Matrix Approach Assessment of Cabotegravir Drug-Drug Interactions with OAT1/OAT3 Substrates and UGT1A1/UGT1A9 Inhibitors Using Physiologically-Based Pharmacokinetic Modeling.

Cabotegravir (CAB), available as an oral tablet and as a long-acting (LA) nanosuspension for intramuscular injection, is approved as a combination therapy for the treatment, and as a monotherapy for the prevention, of HIV-1 infection. People living with HIV may receive multiple concomitant medications, with the associated risk of drug-drug interactions (DDIs). CAB is an inhibitor of OAT1/OAT3 renal transporters and a substrate of the UDP-glucuronosyltransferase enzymes UGT1A1 and 1A9, in vitro. While the effect of induction of UGT1A1/UGT1A9 on CAB exposure had been investigated in the clinic, the effect of the risk of DDIs with CAB via inhibition of these enzymes, or as an inhibitor of OAT1/OAT3 transporters, had not been evaluated.

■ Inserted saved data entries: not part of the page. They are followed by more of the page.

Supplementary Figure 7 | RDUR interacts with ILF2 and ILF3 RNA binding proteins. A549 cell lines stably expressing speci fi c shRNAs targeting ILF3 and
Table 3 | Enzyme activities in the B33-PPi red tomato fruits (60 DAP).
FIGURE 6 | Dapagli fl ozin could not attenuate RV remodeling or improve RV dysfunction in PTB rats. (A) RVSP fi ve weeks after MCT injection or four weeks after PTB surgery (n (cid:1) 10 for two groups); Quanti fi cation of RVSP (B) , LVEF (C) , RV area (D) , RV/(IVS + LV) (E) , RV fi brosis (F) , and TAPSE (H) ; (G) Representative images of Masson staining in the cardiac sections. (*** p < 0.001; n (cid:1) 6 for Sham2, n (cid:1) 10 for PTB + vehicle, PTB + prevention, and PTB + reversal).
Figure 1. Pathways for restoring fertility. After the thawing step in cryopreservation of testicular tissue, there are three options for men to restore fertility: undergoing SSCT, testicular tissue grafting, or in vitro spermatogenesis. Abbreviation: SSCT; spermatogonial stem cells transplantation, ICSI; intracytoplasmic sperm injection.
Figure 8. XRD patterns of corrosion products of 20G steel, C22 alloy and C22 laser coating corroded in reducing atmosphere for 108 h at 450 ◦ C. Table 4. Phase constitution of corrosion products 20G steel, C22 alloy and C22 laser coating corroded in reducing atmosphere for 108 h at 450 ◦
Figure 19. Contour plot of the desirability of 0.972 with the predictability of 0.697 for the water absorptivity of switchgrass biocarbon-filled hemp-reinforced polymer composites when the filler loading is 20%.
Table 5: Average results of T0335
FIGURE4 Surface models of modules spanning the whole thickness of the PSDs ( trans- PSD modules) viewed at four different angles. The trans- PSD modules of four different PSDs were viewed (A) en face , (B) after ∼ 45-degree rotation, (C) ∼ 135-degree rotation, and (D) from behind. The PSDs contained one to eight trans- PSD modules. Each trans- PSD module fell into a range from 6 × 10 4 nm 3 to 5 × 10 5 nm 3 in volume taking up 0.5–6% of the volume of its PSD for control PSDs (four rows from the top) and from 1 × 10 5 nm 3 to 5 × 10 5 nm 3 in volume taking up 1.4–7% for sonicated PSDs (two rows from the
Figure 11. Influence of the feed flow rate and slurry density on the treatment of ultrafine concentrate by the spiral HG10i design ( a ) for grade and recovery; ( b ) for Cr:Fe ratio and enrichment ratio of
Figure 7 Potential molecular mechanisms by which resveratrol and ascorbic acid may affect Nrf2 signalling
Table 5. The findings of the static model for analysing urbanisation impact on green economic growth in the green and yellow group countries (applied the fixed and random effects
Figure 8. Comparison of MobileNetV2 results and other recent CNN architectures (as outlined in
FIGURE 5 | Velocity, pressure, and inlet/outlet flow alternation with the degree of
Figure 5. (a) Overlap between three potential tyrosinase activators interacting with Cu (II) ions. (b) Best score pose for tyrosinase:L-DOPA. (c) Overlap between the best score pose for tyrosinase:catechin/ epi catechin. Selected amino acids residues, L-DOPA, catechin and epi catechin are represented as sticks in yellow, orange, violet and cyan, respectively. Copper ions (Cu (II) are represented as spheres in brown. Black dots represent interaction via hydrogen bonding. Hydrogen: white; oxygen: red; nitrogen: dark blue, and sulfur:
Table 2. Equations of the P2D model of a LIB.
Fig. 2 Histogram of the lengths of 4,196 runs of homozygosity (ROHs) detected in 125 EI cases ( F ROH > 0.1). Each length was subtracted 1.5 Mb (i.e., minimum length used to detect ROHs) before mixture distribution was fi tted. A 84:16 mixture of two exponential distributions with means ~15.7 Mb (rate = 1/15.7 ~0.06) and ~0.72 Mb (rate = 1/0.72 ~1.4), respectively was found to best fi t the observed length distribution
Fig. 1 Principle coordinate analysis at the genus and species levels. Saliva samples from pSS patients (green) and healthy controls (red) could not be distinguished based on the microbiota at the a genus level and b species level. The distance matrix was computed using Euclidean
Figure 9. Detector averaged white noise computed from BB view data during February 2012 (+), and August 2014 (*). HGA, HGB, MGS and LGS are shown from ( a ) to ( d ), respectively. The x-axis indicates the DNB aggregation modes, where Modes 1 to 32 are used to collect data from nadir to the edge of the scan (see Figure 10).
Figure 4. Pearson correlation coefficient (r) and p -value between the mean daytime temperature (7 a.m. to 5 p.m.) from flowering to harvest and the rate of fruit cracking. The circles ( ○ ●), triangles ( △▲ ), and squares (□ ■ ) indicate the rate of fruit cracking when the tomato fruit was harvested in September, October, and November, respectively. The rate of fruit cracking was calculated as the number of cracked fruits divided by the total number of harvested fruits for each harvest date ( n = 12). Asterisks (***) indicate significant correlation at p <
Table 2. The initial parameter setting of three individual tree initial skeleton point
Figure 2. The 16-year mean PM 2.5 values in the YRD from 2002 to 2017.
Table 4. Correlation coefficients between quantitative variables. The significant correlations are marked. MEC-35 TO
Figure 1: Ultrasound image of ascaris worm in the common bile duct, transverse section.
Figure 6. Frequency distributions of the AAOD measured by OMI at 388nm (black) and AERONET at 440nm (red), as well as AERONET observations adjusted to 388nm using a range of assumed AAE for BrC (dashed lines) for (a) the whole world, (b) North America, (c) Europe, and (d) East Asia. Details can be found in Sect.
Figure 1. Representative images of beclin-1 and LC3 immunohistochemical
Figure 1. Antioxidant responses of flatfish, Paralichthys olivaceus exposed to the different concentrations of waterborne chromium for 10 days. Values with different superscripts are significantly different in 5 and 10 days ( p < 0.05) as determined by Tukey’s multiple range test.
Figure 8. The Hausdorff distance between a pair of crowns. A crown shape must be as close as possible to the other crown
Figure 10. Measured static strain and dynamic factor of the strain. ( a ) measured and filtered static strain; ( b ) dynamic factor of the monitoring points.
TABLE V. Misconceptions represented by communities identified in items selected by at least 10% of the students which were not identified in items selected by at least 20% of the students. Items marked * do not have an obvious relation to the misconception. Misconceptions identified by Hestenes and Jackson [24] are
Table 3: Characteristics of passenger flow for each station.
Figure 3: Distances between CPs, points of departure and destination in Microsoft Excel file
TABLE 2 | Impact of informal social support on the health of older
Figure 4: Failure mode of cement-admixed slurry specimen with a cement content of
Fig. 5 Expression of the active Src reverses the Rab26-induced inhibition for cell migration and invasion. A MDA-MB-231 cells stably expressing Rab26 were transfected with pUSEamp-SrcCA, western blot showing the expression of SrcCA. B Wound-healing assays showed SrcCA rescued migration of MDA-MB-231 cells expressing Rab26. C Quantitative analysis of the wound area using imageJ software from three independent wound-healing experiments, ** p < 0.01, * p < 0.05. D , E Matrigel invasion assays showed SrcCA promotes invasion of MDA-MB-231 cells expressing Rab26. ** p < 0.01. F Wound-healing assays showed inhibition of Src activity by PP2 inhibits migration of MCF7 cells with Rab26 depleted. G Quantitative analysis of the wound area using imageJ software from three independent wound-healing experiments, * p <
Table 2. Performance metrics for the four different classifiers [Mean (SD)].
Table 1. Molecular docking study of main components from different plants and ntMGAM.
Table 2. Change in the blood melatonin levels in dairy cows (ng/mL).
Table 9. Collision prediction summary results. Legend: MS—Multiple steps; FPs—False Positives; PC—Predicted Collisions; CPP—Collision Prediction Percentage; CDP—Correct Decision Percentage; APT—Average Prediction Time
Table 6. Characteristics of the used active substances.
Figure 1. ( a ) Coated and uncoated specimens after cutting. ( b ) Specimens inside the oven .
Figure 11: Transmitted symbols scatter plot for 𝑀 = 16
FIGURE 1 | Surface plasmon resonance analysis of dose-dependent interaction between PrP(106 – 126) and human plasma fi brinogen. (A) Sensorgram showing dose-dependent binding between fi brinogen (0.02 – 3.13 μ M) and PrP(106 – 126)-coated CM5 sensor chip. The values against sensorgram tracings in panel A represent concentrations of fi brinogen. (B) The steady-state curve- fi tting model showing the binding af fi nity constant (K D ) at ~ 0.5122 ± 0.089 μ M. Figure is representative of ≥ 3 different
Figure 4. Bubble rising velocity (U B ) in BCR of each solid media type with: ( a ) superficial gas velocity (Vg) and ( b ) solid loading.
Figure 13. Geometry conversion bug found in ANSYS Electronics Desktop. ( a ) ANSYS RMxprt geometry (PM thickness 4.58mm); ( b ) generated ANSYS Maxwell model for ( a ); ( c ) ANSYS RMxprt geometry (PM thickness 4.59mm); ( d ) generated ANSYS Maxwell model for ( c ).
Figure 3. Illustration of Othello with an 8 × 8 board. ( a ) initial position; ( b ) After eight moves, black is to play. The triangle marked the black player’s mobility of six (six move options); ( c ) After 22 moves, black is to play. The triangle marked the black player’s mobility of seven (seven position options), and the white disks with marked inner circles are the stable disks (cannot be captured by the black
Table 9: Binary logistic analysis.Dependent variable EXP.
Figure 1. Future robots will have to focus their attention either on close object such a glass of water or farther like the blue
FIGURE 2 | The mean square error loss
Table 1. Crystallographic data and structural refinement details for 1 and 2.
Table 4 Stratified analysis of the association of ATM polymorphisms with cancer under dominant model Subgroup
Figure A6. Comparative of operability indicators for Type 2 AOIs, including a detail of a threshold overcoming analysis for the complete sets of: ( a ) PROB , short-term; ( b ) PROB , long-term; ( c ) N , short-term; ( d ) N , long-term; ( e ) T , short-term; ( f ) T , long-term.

A physiologically-based pharmacokinetic (PBPK) model was developed and verified for orally dosed CAB to investigate the DDI risks associated with CAB, using a matrix approach to extensively qualify the PBPK platform and the substrates and/or inhibitors of either OAT1/OAT3 or UGT1A1/UGT1A9. The effect of uncertainties in in vitro inhibition values for OAT1/OAT3 was assessed via sensitivity analysis. A mean increase of less than 25% in systemic exposure for OAT1/OAT3 substrates was predicted, with the potential for an increase of up to 80% based on the sensitivity analysis. On co-dosing with UGT1A1/UGT1A9 inhibitors, the predicted mean increase in CAB exposure was within 11%. PBPK modelling indicated that clinically relevant DDIs are not anticipated with OAT1/3 substrates or UGT1A1/1A9 inhibitors and CAB. With maximal exposure of the LA formulation of CAB being lower than the oral, the results of these simulations can be extrapolated to LA injectable dosing.